• [Exercise prompt]:
Using the records below, locate all lines containing "CIUDADANO" and return them.

====== Exercise input

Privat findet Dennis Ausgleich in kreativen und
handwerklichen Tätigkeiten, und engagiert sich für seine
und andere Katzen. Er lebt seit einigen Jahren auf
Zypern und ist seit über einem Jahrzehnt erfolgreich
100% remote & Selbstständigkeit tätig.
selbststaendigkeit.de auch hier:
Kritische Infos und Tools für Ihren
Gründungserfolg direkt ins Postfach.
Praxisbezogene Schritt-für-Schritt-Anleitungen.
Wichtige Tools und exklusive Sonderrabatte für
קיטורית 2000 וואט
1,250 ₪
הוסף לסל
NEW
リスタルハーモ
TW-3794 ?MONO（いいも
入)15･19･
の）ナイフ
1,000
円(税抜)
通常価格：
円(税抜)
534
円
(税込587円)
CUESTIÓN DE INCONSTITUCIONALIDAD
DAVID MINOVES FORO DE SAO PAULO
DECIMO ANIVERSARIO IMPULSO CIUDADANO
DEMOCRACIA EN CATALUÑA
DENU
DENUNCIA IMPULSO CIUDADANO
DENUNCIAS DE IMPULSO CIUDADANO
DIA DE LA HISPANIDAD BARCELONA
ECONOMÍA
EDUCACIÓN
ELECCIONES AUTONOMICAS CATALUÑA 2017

============
====== Exercise input

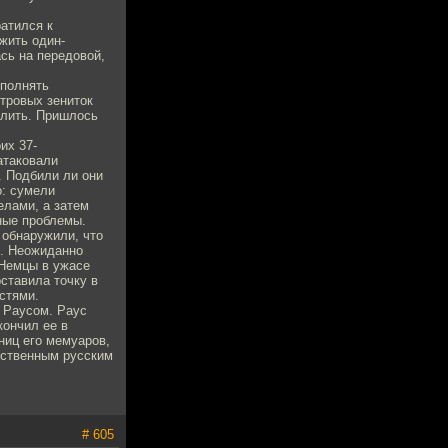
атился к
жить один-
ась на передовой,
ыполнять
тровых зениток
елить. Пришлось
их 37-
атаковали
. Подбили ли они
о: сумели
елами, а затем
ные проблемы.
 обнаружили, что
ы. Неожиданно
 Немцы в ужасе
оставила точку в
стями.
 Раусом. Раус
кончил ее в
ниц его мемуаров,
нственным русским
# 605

============

• [Written answer]:
DECIMO ANIVERSARIO IMPULSO CIUDADANO
DENUNCIA IMPULSO CIUDADANO
DENUNCIAS DE IMPULSO CIUDADANO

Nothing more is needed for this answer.